China's 2016 Growth May Slow to 6.6 Percent, State Academy Says

  • Chinese Academy of Social Sciences sees 'slow bull' in stocks
  • PBOC should keep monetary policy 'structurally loose'

China’s economic growth will slow next year to between 6.6 and 6.8 percent and the central bank should continue to apply “structurally loose” monetary policy, according to the country’s top government-backed research organization.

The Chinese Academy of Social Sciences forecast consumer-price inflation would accelerate to 2.1 percent next year, a level last seen in mid-2014, while factory-gate deflation would extend its record stretch to more than four years, according to a statement released at a briefing Wednesday in Beijing. The think tank last year projected 2015 growth of 7 percent, then cut the estimate to 6.9 percent in the middle of this year.

Challenges are mounting for the Communist Party as it moves to an economy based more on services and less on infrastructure investment and exports. President Xi Jinping said gross domestic product gains in the next five years should average at least 6.5 percent per year. Economists surveyed by Bloomberg see expansion slowing to 6.5 percent next year and see the deceleration continuing until at least 2018.

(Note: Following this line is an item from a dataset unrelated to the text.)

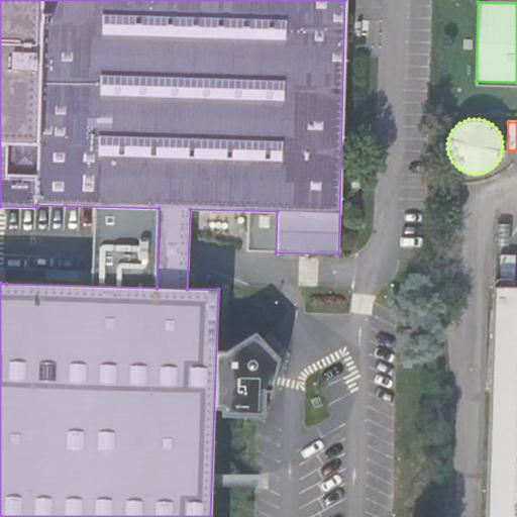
[(509,246),(495,245),(494,274),(508,275),(509,246)]
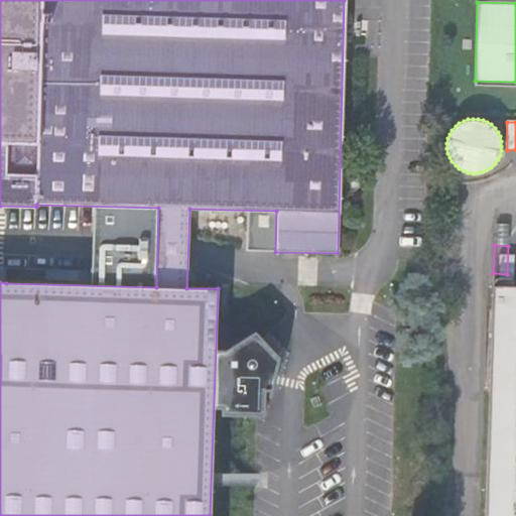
[(515,515),(515,274),(507,274),(493,273),(484,515),(515,515)]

"This is very close to what the government would like to see," said Ding Shuang, chief China economist at Standard Chartered Plc in Hong Kong. "They’ve already made it clear that 6.5 percent is the minimum growth they will accept, and they’ll build some buffer."

The CASS researchers predicted a “slow bull” market for the nation’s benchmark equity gauge, with the Shanghai Composite Index fluctuating between 3,200 and 4,000. Shares have advanced 8.7 percent this year through Wednesday’s close at 3,516.19 after soaring as much as 60 percent then plunging from the peak in June.

The CASS report also called for increasing the yuan’s exchange-rate flexibility and introducing a broader target range for the currency, also known as the renminbi.

Property prices will become a “growth stabilizer” as real estate investment rebounds, the researchers said in their annual report. The research group also said the government should expand the fiscal deficit next year while avoiding large-scale stimulus, and that 2016 tax revenue growth will be slower than the economic expansion.

Earlier Wednesday, Wang Baoan, head of the National Bureau of Statistics, wrote in an article published by the official Xinhua News Agency that the world’s second-largest economy faces challenges from falling potential growth and other structural problems.